● ABOUT THIS EXERCISE: Reproduce the following material exactly, including every line.

● RECORDS FOR THIS TASK:
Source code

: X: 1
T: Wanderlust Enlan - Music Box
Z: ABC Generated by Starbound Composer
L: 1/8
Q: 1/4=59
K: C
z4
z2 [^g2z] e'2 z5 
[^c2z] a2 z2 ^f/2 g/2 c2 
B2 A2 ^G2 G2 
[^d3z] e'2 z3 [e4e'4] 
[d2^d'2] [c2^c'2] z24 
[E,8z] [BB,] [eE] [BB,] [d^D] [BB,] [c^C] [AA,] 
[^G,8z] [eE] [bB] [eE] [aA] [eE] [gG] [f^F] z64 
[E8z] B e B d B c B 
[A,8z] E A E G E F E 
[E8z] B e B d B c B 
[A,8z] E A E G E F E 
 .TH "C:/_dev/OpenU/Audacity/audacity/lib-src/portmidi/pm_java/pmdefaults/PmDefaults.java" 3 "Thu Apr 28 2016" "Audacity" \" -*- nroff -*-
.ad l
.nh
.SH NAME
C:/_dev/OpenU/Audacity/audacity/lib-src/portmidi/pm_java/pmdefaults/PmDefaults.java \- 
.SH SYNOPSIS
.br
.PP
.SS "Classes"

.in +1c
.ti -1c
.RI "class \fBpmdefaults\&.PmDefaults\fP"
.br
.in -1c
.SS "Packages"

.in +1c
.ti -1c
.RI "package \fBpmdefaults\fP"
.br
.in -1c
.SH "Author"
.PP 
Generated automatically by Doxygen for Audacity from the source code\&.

● RESPONSE AREA:
Source code

: X: 1
T: Wanderlust Enlan - Music Box
Z: ABC Generated by Starbound Composer
L: 1/8
Q: 1/4=59
K: C
z4
z2 [^g2z] e'2 z5 
[^c2z] a2 z2 ^f/2 g/2 c2 
B2 A2 ^G2 G2 
[^d3z] e'2 z3 [e4e'4] 
[d2^d'2] [c2^c'2] z24 
[E,8z] [BB,] [eE] [BB,] [d^D] [BB,] [c^C] [AA,] 
[^G,8z] [eE] [bB] [eE] [aA] [eE] [gG] [f^F] z64 
[E8z] B e B d B c B 
[A,8z] E A E G E F E 
[E8z] B e B d B c B 
[A,8z] E A E G E F E 
 .TH "C:/_dev/OpenU/Audacity/audacity/lib-src/portmidi/pm_java/pmdefaults/PmDefaults.java" 3 "Thu Apr 28 2016" "Audacity" \" -*- nroff -*-
.ad l
.nh
.SH NAME
C:/_dev/OpenU/Audacity/audacity/lib-src/portmidi/pm_java/pmdefaults/PmDefaults.java \- 
.SH SYNOPSIS
.br
.PP
.SS "Classes"

.in +1c
.ti -1c
.RI "class \fBpmdefaults\&.PmDefaults\fP"
.br
.in -1c
.SS "Packages"

.in +1c
.ti -1c
.RI "package \fBpmdefaults\fP"
.br
.in -1c
.SH "Author"
.PP 
Generated automatically by Doxygen for Audacity from the source code\&.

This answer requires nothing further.